LWN.net Logo

Advertisement

Advanced thin client solution for Linux, based on Open Source. Mix Windows and Linux, 10 licenses for free!

Advertise here

FOSDEM 2009

A quick look at Conglomerate 0.70

The DocBook format is often promoted as the format of choice for free (and non-free) documentation. DocBook, as an SGML and XML standard, is compliant with as many buzzwords as anybody could wish for. The standard is well developed and highly expressive. And DocBook, of course, is all about structure. More, perhaps, than any other markup language, DocBook forces the author to concentrate on the structure of the language without thinking about how a document will be rendered in any particular medium.

Anybody who has had to create a serious work in full frontal DocBook knows the rest of the story, however. DocBook is complex and verbose. Like PostScript, DocBook requires that the author maintain a deep stack in mind to track the current state of the document. And, like PostScript, DocBook is best used as the output of a higher-level tool, rather than created directly by the author.

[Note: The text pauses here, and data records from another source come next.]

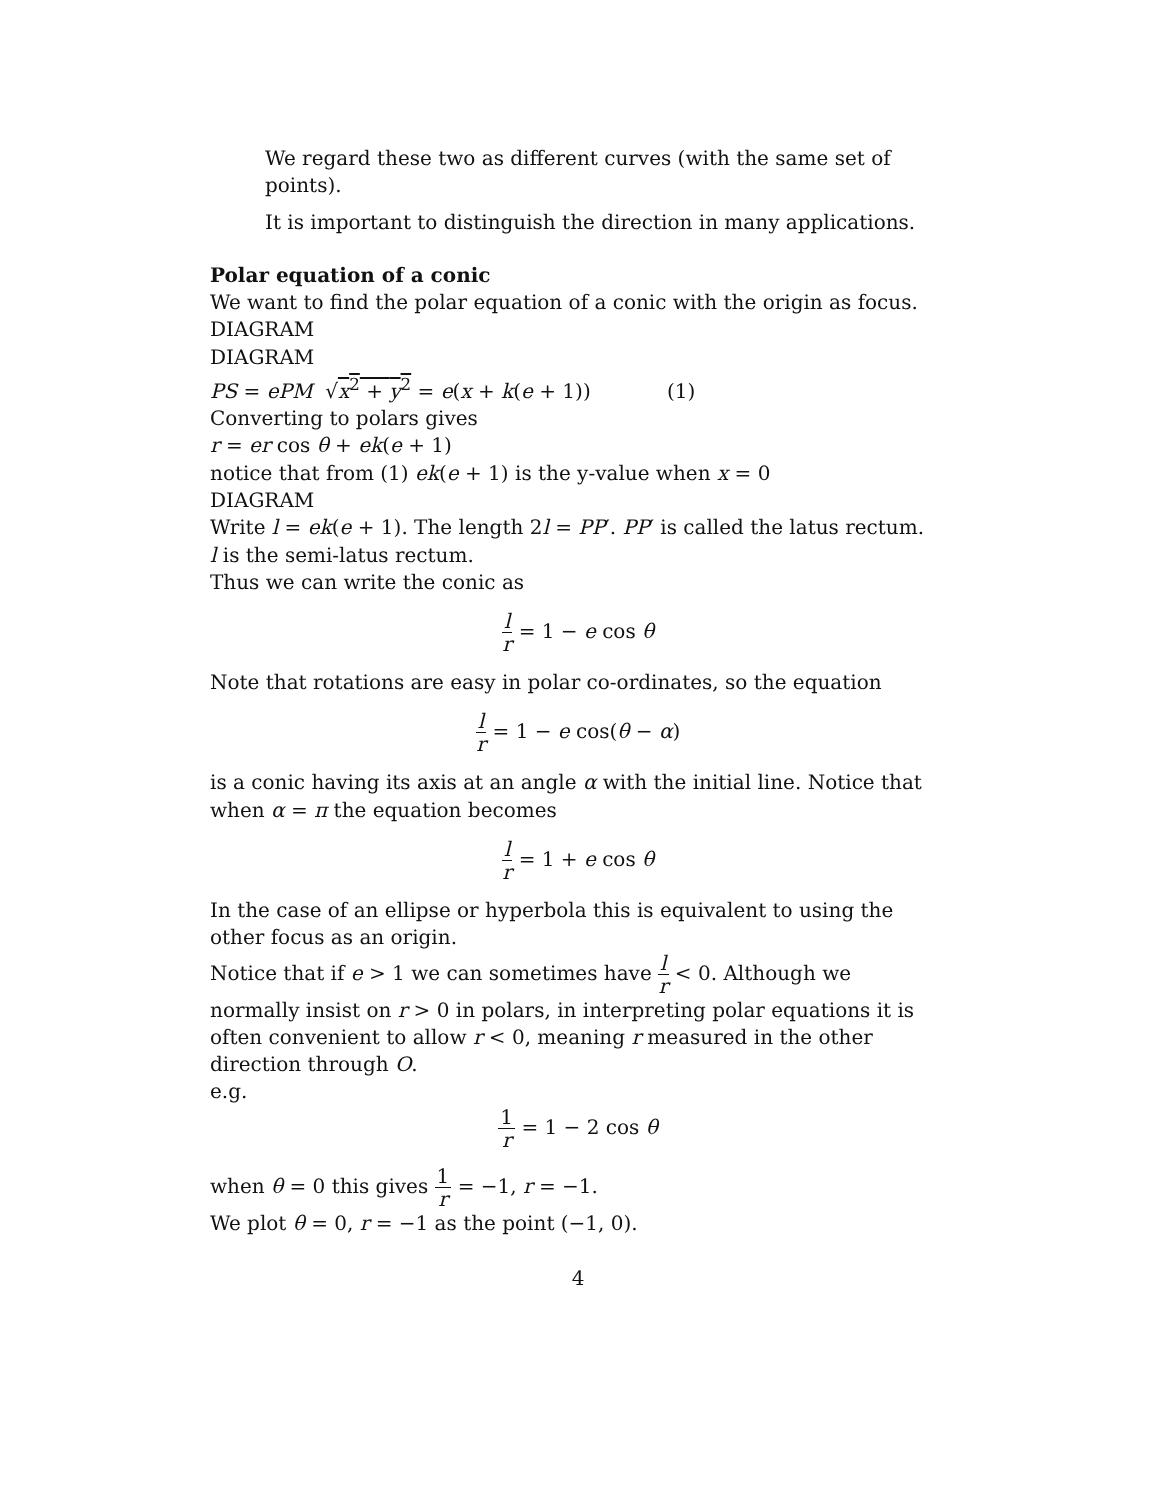We regard these two as different curves (with the same set of points).
It is important to distinguish the direction in many applications.
Polar equation of a conic
We want to find the polar equation of a conic with the origin as focus.
DIAGRAM
DIAGRAM
PS = ePM √x<sup>2</sup> + y<sup>2</sup> = e(x + k(e + 1)) (1)
Converting to polars gives
r = er cos θ + ek(e + 1)
notice that from (1) ek(e + 1) is the y-value when x = 0
DIAGRAM
Write l = ek(e + 1). The length 2l = PP′. PP′ is called the latus rectum.
l is the semi-latus rectum.
Thus we can write the conic as
l r = 1 − e cos θ
Note that rotations are easy in polar co-ordinates, so the equation
l r = 1 − e cos(θ − α)
is a conic having its axis at an angle α with the initial line. Notice that when α = π the equation becomes
l r = 1 + e cos θ
In the case of an ellipse or hyperbola this is equivalent to using the other focus as an origin.
Notice that if e > 1 we can sometimes have l r < 0. Although we normally insist on r > 0 in polars, in interpreting polar equations it is often convenient to allow r < 0, meaning r measured in the other direction through O.
e.g.
1 r = 1 − 2 cos θ
when θ = 0 this gives 1 r = −1, r = −1.
We plot θ = 0, r = −1 as the point (−1, 0).
4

Unfortunately, given the current state of the tools available, manipulating DocBook directly with a text editor is often the only option available. So your editor, who is currently in the process of updating a substantial book which is, of course, in DocBook format, was more than usually interested in the recent announcement that Conglomerate 0.70 had been released. As stated in the announcement:

Congomerate is a free, user-friendly XML editor. It is particularly aimed at DocBook editing, but should be able to handle arbitrary XML document types.

For authors working in DocBook, a nice editor would be worth a great deal. So Conglomerate seemed worth checking out.

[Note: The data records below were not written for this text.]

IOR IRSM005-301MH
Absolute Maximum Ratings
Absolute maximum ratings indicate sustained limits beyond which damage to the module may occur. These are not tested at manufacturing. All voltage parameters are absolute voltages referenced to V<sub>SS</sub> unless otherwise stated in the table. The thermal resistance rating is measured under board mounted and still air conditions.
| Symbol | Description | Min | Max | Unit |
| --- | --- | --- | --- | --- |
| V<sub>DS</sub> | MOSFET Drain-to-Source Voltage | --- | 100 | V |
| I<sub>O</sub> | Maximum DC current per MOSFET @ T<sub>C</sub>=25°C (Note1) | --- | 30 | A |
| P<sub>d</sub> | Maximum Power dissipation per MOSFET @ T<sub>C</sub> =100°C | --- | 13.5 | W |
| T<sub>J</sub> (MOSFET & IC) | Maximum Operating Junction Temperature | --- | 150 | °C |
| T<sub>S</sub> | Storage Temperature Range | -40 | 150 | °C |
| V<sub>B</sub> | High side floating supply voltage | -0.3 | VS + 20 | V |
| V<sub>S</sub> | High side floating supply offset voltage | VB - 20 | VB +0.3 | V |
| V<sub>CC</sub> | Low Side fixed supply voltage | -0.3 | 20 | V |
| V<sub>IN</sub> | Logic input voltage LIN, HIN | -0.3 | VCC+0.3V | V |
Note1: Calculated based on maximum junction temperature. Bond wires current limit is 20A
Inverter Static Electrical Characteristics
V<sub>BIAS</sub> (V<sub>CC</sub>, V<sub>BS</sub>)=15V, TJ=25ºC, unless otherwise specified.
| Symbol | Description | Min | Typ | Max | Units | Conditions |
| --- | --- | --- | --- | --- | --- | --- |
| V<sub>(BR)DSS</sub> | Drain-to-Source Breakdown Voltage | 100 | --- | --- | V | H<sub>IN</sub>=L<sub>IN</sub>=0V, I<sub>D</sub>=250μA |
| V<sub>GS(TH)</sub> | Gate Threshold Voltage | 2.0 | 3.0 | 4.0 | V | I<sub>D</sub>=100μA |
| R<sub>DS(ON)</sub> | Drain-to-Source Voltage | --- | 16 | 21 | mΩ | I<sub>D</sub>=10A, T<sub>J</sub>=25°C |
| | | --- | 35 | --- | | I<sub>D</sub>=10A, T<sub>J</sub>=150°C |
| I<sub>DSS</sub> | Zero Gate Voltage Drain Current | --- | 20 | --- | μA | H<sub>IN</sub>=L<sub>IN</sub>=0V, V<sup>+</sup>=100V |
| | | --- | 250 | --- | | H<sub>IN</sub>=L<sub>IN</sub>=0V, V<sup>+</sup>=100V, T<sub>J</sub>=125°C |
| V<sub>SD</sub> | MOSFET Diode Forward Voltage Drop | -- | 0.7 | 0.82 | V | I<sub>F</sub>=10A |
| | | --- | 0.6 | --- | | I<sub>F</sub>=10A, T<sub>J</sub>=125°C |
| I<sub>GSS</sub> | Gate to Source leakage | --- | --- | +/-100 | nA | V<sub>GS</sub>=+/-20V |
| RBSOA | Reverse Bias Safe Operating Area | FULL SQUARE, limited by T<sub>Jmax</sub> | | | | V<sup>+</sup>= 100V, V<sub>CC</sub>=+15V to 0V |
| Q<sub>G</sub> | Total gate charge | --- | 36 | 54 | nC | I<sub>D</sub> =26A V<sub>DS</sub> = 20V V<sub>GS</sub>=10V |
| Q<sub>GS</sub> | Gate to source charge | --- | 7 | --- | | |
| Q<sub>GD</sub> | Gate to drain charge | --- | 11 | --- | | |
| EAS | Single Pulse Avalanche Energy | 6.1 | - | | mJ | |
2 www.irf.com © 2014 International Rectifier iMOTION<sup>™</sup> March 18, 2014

The first challenge with bleeding-edge software, of course, is getting it installed and running. For Conglomerate, an attempted install on Debian sid proved doomed to failure; the maze of dependencies proved too twisted, and the packaged version in experimental had not been updated. On the other hand, version 0.70 configured, built, and installed on a Red Hat Linux 9 system without trouble. There are advantages to having a variety of distributions sitting around.

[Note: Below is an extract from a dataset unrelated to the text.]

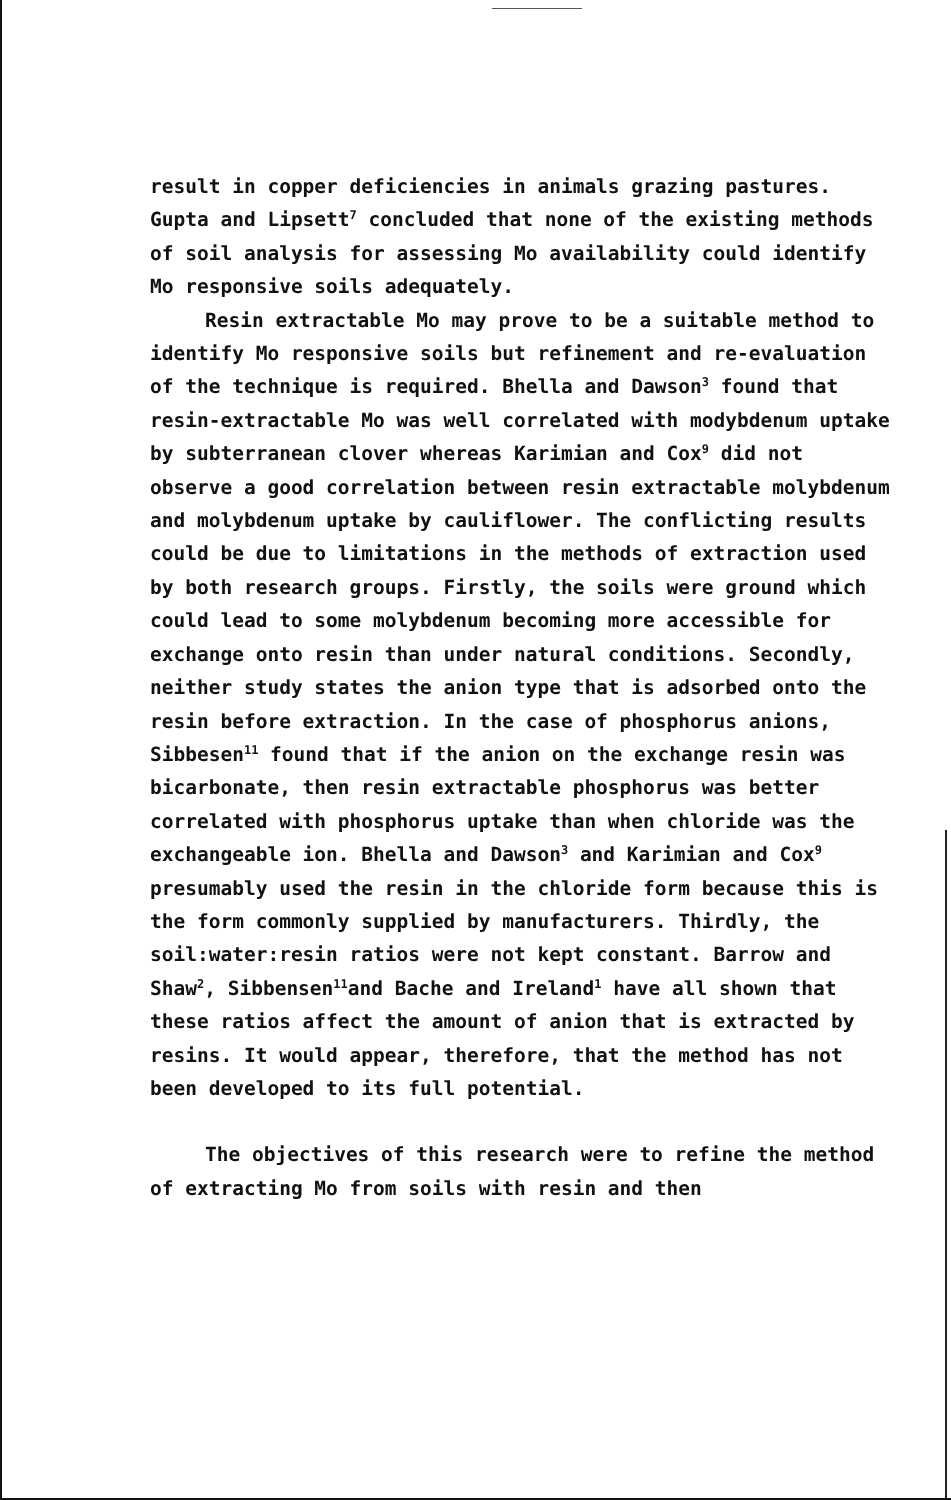result in copper deficiencies in animals grazing pastures. Gupta and Lipsett<sup>7</sup> concluded that none of the existing methods of soil analysis for assessing Mo availability could identify Mo responsive soils adequately.
Resin extractable Mo may prove to be a suitable method to identify Mo responsive soils but refinement and re-evaluation of the technique is required. Bhella and Dawson<sup>3</sup> found that resin-extractable Mo was well correlated with modybdenum uptake by subterranean clover whereas Karimian and Cox<sup>9</sup> did not observe a good correlation between resin extractable molybdenum and molybdenum uptake by cauliflower. The conflicting results could be due to limitations in the methods of extraction used by both research groups. Firstly, the soils were ground which could lead to some molybdenum becoming more accessible for exchange onto resin than under natural conditions. Secondly, neither study states the anion type that is adsorbed onto the resin before extraction. In the case of phosphorus anions, Sibbesen<sup>11</sup> found that if the anion on the exchange resin was bicarbonate, then resin extractable phosphorus was better correlated with phosphorus uptake than when chloride was the exchangeable ion. Bhella and Dawson<sup>3</sup> and Karimian and Cox<sup>9</sup> presumably used the resin in the chloride form because this is the form commonly supplied by manufacturers. Thirdly, the soil:water:resin ratios were not kept constant. Barrow and Shaw<sup>2</sup>, Sibbensen<sup>11</sup>and Bache and Ireland<sup>1</sup> have all shown that these ratios affect the amount of anion that is extracted by resins. It would appear, therefore, that the method has not been developed to its full potential.
The objectives of this research were to refine the method of extracting Mo from soils with resin and then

What resulted was a tool that shows some serious promise, but which is not yet ready for production use. The sample text used (Chapter Two of Linux Device Drivers, Third Edition) required significant editing (with a text editor) before Conglomerate would accept it. Conglomerate does not recognize common entities (e.g. &ndash;), and there are differences of opinion on how certain types of tag (such as <indexterm>) should be terminated in some situations. The tool spews out an unending series of Gtk warnings, crashes occasionally, [Screenshot] and is generally slow. It is missing fundamental features, such as an "undo" operation. It does, however, work well enough to give a good idea of where the developers are going.

True to the basic premise of DocBook, Conglomerate is all about structure. Looking at a document in DocBook will not tell you much about how it will appear in printed (or web) form, but it is full of information on how the document goes together. To that end, the window (see the screen shot on the right) is divided into two panes. The left side shows the overall structure of the document, in the usual tree presentation. The main window, on the right, shows the text. But this is no WYSIWYG presentation; instead, the document is presented as a set of nested boxes showing, once again, how things are structured. Subtrees of the document can be expanded or hidden at will, providing a sort of zoom feature.

[menu entry] At the structural element level, the right mouse button yields an impressive array of new elements (86 of them) which can be added as subelement or sibling elements. Once you get below the paragraph level, however, a whole new menu with various types of low-level markup (e.g. <emphasis>) appears instead. Conglomerate does not, of course, change the presentation of the text to reflect this sort of [literal] markup. So, for example, rather than italicizing text marked <literal>, it simply indicates that the tag is present. The tool displays internal comments in a highlighted form, but does not appear to provide a way to add or edit comments.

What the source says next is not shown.